## Data to use
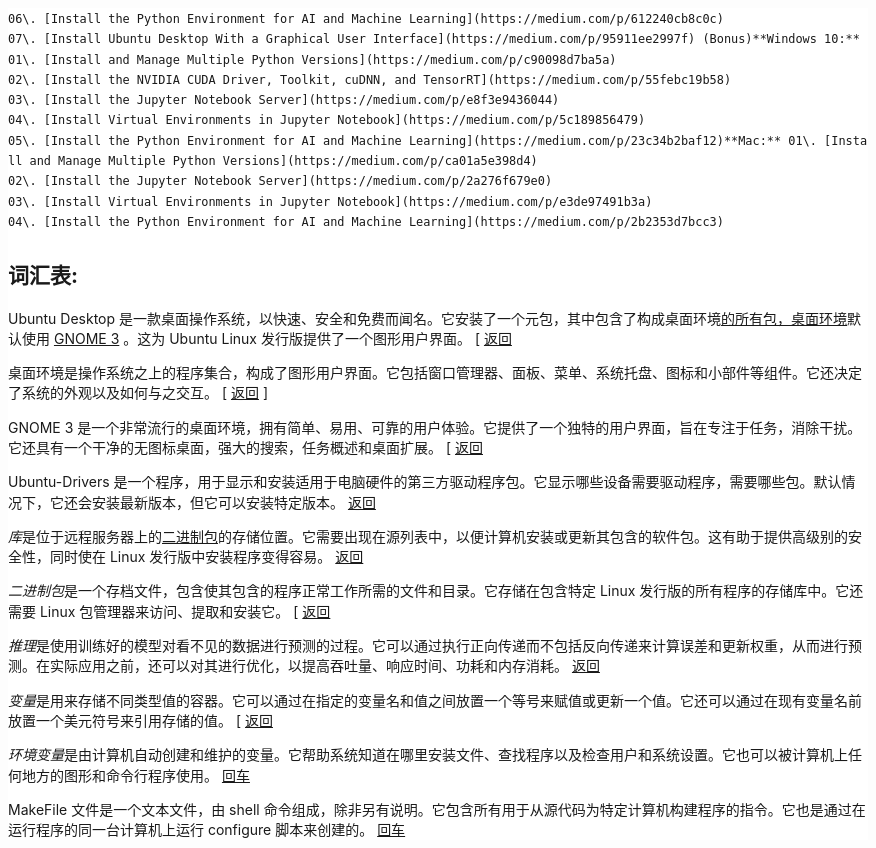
 ```
06\. [Install the Python Environment for AI and Machine Learning](https://medium.com/p/612240cb8c0c)
07\. [Install Ubuntu Desktop With a Graphical User Interface](https://medium.com/p/95911ee2997f) (Bonus)**Windows 10:**
01\. [Install and Manage Multiple Python Versions](https://medium.com/p/c90098d7ba5a)
02\. [Install the NVIDIA CUDA Driver, Toolkit, cuDNN, and TensorRT](https://medium.com/p/55febc19b58)
03\. [Install the Jupyter Notebook Server](https://medium.com/p/e8f3e9436044)
04\. [Install Virtual Environments in Jupyter Notebook](https://medium.com/p/5c189856479)
05\. [Install the Python Environment for AI and Machine Learning](https://medium.com/p/23c34b2baf12)**Mac:** 01\. [Install and Manage Multiple Python Versions](https://medium.com/p/ca01a5e398d4)
02\. [Install the Jupyter Notebook Server](https://medium.com/p/2a276f679e0)
03\. [Install Virtual Environments in Jupyter Notebook](https://medium.com/p/e3de97491b3a)
04\. [Install the Python Environment for AI and Machine Learning](https://medium.com/p/2b2353d7bcc3)
```

## 词汇表:

Ubuntu Desktop 是一款桌面操作系统，以快速、安全和免费而闻名。它安装了一个元包，其中包含了构成桌面环境[的所有包，桌面环境](#4a20)默认使用 [GNOME 3](#be9b) 。这为 Ubuntu Linux 发行版提供了一个图形用户界面。
[ [返回](#0f80)

桌面环境是操作系统之上的程序集合，构成了图形用户界面。它包括窗口管理器、面板、菜单、系统托盘、图标和小部件等组件。它还决定了系统的外观以及如何与之交互。
[ [返回](#834c) ]

GNOME 3 是一个非常流行的桌面环境，拥有简单、易用、可靠的用户体验。它提供了一个独特的用户界面，旨在专注于任务，消除干扰。它还具有一个干净的无图标桌面，强大的搜索，任务概述和桌面扩展。
[ [返回](#834c)

Ubuntu-Drivers 是一个程序，用于显示和安装适用于电脑硬件的第三方驱动程序包。它显示哪些设备需要驱动程序，需要哪些包。默认情况下，它还会安装最新版本，但它可以安装特定版本。
[返回](#a4cd)

*库*是位于远程服务器上的[二进制包](#3166)的存储位置。它需要出现在源列表中，以便计算机安装或更新其包含的软件包。这有助于提供高级别的安全性，同时使在 Linux 发行版中安装程序变得容易。
[返回](#2ee3)

*二进制包*是一个存档文件，包含使其包含的程序正常工作所需的文件和目录。它存储在包含特定 Linux 发行版的所有程序的存储库中。它还需要 Linux 包管理器来访问、提取和安装它。
[ [返回](#bb28)

*推理*是使用训练好的模型对看不见的数据进行预测的过程。它可以通过执行正向传递而不包括反向传递来计算误差和更新权重，从而进行预测。在实际应用之前，还可以对其进行优化，以提高吞吐量、响应时间、功耗和内存消耗。
[返回](#7158)

*变量*是用来存储不同类型值的容器。它可以通过在指定的变量名和值之间放置一个等号来赋值或更新一个值。它还可以通过在现有变量名前放置一个美元符号来引用存储的值。
[ [返回](#284d)

*环境变量*是由计算机自动创建和维护的变量。它帮助系统知道在哪里安装文件、查找程序以及检查用户和系统设置。它也可以被计算机上任何地方的图形和命令行程序使用。
[回车](#284d)

MakeFile 文件是一个文本文件，由 shell 命令组成，除非另有说明。它包含所有用于从源代码为特定计算机构建程序的指令。它也是通过在运行程序的同一台计算机上运行 configure 脚本来创建的。
[回车](#f71c)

## Directions for this task
Where a line of the data holds the word "Manage", copy that line.

## Output below
01\. [Install and Manage Multiple Python Versions](https://medium.com/p/c90098d7ba5a)
05\. [Install the Python Environment for AI and Machine Learning](https://medium.com/p/23c34b2baf12)**Mac:** 01\. [Install and Manage Multiple Python Versions](https://medium.com/p/ca01a5e398d4)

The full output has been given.